Balaban : “ 16 arkadaşla çıktığımız yolda, seksenin üzerinde şu anda sporcumuz var. Tek branşla yola çıkmıştık. Bugün beş branşımız var. Tek kulüp ile yola çıktık. Bu gün iki kulübümüz var. Ampute Tekerlekli sandalye, Basket, Yüzme, Uzun atlama ve atletizm dallarında da başarılı bir grafik çiziyoruz. İnşallah imkânlarımızla bunları biraz daha üst seviyelere çekeceğiz. Engelli sporu ile tek bir hayalim kaldı, oda uluslar arası turnuvaları Türkiye’ye getirmek bununla ilgili çalışmalarımızı son aşamasına getirdik. Başkanımızın da olurunu aldı. Dünya da tek engelli spor kompleksini yapacağız.”
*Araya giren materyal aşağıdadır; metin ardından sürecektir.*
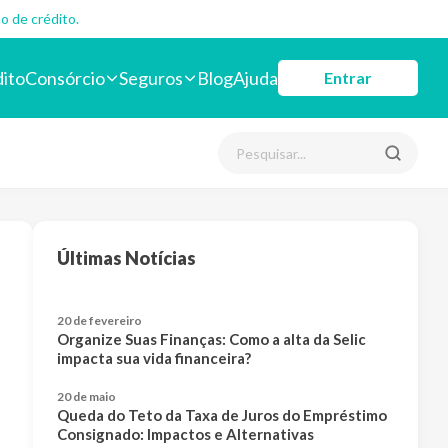
o de crédito.
dito
Consórcio
Seguros
Blog
Ajuda
Entrar
Últimas Notícias
20 de fevereiro
Organize Suas Finanças: Como a alta da Selic
impacta sua vida financeira?
20 de maio
Queda do Teto da Taxa de Juros do Empréstimo
Consignado: Impactos e Alternativas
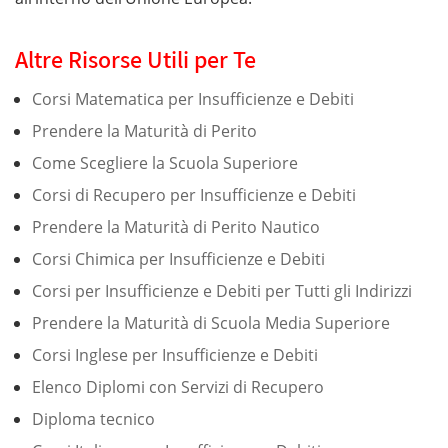
Altre Risorse Utili per Te
Corsi Matematica per Insufficienze e Debiti
Prendere la Maturità di Perito
Come Scegliere la Scuola Superiore
Corsi di Recupero per Insufficienze e Debiti
Prendere la Maturità di Perito Nautico
Corsi Chimica per Insufficienze e Debiti
Corsi per Insufficienze e Debiti per Tutti gli Indirizzi
Prendere la Maturità di Scuola Media Superiore
Corsi Inglese per Insufficienze e Debiti
Elenco Diplomi con Servizi di Recupero
Diploma tecnico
Siyasete devam edecek misiniz?
Söyleşimizin en can alıcı sorusuna cevap veren Balaban siyasi yaşamı üzerine çarpıcı bir değerlendirme de bulunarak şunları kaydetti: “Siyaset insanlarımızın yapısında var. Gerek görsel, gerek yazılı basında haberleri okuduğunuz da siyasetin içinizde olduğunu görüyorsunuz. Siyaset’ten kopmak mümkün değil, ama görevimin bitişiyle aktif siyasetten çekileceğim ve aileme zaman ayıracağım. İşime gücüme bakacağım.Fakat bu demek değildir ki siyasette yer almayacağım.Gün olur yine ihtiyaç duyulduğun da yok diyemem”
CHP’nin dışında her hangi bir partiden teklif gelirse düşünür müsünüz?
Türkiye Cumhuriyetinin bölünmez bütünlüğünü savunan Atatürk ilkelerine bağlı Ulusal Millet tek Bayrak diyen düşüncelerle her zaman birlikte yürümeye hazırım” dedi.